IA en entreprise : 4 questions à se poser avant tout projet
Ajouter de l'IA dans une entreprise mal structurée, c'est comme installer un moteur de fusée sur une voiture en panne. Ça fait du bruit, ça impressionne, mais ça n'avance pas. Pire : ça risque de tout faire exploser.
L'intelligence artificielle est aujourd'hui partout dans le discours des dirigeants, peu importe la taille de l'entreprise ou le secteur. On ne parle plus seulement de digitalisation : on parle d'IA dans chaque comité de direction, chaque appel d'offres, chaque exercice budgétaire. Pourtant, selon une étude largement citée du MIT publiée en 2025, près de 95 % des projets d'IA générative en entreprise ne génèrent aucun retour mesurable. Ce chiffre devrait arrêter net tout dirigeant tenté de « faire de l'IA ». Il est pourtant largement ignoré, parce qu'il dérange.

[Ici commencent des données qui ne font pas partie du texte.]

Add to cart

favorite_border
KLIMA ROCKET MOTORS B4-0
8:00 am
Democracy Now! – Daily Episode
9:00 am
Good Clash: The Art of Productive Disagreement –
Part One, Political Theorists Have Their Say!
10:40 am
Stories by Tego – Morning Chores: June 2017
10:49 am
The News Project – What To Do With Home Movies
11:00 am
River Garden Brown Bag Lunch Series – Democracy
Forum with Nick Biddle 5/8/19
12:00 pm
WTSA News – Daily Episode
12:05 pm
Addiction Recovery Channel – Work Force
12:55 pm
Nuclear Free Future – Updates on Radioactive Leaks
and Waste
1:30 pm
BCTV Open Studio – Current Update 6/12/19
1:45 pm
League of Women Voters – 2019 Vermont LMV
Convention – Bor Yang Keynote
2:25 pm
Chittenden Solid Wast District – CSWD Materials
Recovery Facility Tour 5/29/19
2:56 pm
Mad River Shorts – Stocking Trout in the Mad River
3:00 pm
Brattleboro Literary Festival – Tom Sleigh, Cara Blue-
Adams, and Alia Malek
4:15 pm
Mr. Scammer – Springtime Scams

Cet article propose un cadre concret de stratégie IA en entreprise : pourquoi votre structure passe avant le modèle, les quatre questions à valider avant le premier dollar dépensé, et, pour les organisations basées au Québec, les leviers fiscaux qui rendent un projet d'IA bien cadré beaucoup plus abordable.
Le vrai problème n'est pas l'IA. C'est ce qu'il y a en dessous.

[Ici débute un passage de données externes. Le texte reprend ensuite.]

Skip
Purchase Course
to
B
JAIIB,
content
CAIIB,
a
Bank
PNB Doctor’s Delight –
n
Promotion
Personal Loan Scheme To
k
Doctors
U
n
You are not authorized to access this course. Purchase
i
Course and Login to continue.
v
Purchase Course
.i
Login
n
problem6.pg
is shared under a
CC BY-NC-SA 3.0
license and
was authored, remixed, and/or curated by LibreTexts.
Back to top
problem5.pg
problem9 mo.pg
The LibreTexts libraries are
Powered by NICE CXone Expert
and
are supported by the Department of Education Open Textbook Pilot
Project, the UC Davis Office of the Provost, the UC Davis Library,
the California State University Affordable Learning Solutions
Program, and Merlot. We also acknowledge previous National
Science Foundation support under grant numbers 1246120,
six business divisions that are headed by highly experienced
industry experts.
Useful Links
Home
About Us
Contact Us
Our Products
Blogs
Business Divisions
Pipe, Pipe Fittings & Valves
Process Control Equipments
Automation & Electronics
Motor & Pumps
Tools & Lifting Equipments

L'IA est un accélérateur. Et un accélérateur, par définition, amplifie ce qu'on lui donne. Si vos processus sont clairs, documentés et alignés, l'IA vous fera gagner un temps considérable. Si vos processus sont flous, fragmentés, ou n'existent que dans la tête de deux personnes-clés, l'IA ne fera qu'industrialiser le chaos. Elle rendra vos erreurs plus rapides, plus fréquentes et plus difficiles à corriger.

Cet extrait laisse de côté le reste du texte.